I was sad to leave Edinburgh this time. I loved our Airbnb flat and felt very at home in it. If I had a bicycle to get into town a little faster, I could easily live there. The tourists would probably drive me mad, but Edinburgh is a wonderful place with so much to see and do and such incredible scenery within a short drive.

Thank you to everyone who offered suggestions of what to see and do. I managed to fit in most of what you recommended!

 

What I read:

The bulk of Unsheltered, Barbara Kingsolver’s bold new novel about distrust and displacement in America then (the 1870s) and now (during the rise of Trump), and Come to Me by Amy Bloom, a wonderful story collection about people who love who they shouldn’t love.

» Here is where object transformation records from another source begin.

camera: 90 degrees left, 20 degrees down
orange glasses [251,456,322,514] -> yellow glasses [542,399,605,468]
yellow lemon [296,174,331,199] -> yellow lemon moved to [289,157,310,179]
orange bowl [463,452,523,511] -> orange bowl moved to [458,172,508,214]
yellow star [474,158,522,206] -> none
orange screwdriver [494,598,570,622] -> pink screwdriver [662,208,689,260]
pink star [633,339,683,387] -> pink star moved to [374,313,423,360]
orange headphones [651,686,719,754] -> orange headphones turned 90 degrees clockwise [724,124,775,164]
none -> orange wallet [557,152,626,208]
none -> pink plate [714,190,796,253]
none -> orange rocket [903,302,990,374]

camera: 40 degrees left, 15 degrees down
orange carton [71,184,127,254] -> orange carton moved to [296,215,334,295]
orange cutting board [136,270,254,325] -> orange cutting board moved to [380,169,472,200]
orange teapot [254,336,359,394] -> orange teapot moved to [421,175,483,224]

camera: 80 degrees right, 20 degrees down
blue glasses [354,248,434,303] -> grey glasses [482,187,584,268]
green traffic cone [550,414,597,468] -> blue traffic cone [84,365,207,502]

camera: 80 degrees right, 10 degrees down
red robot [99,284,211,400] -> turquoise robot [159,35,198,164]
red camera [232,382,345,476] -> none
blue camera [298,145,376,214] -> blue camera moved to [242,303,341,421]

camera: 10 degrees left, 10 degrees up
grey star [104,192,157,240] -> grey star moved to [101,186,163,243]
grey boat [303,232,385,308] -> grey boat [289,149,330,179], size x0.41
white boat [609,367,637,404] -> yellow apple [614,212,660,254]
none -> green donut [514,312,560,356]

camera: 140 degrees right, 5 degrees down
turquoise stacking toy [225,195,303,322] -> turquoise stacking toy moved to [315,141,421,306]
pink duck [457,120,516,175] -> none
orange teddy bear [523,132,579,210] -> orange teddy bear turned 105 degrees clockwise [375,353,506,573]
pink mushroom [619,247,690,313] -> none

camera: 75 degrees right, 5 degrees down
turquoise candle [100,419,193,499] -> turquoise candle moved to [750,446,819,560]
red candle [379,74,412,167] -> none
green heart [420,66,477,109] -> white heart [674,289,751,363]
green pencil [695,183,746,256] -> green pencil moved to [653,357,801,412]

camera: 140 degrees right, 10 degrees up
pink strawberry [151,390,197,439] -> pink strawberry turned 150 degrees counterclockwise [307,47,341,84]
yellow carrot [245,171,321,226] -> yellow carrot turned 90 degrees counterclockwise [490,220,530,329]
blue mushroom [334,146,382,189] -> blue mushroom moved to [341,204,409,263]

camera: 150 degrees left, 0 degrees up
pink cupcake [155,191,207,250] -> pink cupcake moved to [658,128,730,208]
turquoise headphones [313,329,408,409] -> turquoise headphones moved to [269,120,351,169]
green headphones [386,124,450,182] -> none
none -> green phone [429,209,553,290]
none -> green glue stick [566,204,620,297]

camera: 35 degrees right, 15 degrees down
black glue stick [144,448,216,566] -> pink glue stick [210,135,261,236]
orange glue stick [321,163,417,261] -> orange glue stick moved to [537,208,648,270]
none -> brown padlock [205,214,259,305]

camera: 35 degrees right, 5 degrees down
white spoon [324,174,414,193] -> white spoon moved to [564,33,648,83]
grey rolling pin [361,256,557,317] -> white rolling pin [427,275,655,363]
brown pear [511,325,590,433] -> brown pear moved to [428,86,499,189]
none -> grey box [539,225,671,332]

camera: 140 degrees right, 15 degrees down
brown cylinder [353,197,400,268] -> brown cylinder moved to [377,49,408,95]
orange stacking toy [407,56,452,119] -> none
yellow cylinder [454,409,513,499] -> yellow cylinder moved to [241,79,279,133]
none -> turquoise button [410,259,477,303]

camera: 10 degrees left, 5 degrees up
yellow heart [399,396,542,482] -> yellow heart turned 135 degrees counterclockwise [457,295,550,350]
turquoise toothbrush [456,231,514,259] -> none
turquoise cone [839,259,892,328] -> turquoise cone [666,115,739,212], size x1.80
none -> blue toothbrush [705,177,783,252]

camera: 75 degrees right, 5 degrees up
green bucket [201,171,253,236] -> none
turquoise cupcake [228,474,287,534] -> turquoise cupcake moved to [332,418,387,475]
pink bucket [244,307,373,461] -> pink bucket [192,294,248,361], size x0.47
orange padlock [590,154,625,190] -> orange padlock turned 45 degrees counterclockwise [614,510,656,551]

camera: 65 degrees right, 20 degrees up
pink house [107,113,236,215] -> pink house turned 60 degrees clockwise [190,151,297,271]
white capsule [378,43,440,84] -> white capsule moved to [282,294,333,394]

More about this one in my upcoming round-up of short stories I’ve read this month. 4-star-rating

A Ladder to the Sky by John Boyne is a delicious piece of literary suspense with a Tom Ripley-like hero you’ll love to hate: Maurice Swift, who wants nothing more than to be a writer but doesn’t have any ideas of his own, so steals them from other people. I loved how we see this character from several outside points of view – first Erich Ackerman, whose Nazi-era history provides the basis for Maurice’s first novel; then Gore Vidal, to whose Italian home Maurice pays a visit with his new mentor; and finally Maurice’s wife Edith, a celebrated author in her own right – before getting Maurice’s own perspective. By this point we know enough about him to understand just how unreliable a narrator he is. My one criticism is that I would have binned the whole subplot about Edith’s sister and brother-in-law. (A nice touch: at one point Maurice buys a reprint copy of Maude Avery’s Like to the Lark, which should ring a bell from The Heart’s Invisible Furies.) 4-star-rating

 

I also read over half of Jenny Diski’s Stranger on a Train, a memoir about two long train journeys she took across America in the late 1990s that also incorporates memories from a troubled adolescence – she started smoking at 14 and was in and out of mental hospitals at 15 – in which she loved nothing more than to read while riding the Circle line all day long. I’m a quarter of the way through both Nancy Horan’s Under the Wide and Starry Sky, about Stevenson and his wife, and Peter Hill’s Stargazing, a memoir about dropping out of art school to become a Scottish lighthouse keeper in 1973; he started on Pladda, a tiny island off of Arran. And on my Nook I read a good bit of All You Can Ever Know, Nicole Chung’s forthcoming memoir about being raised by adoptive white parents in Oregon and meeting members of her Korean family in her mid-twenties, just as she became a mother herself.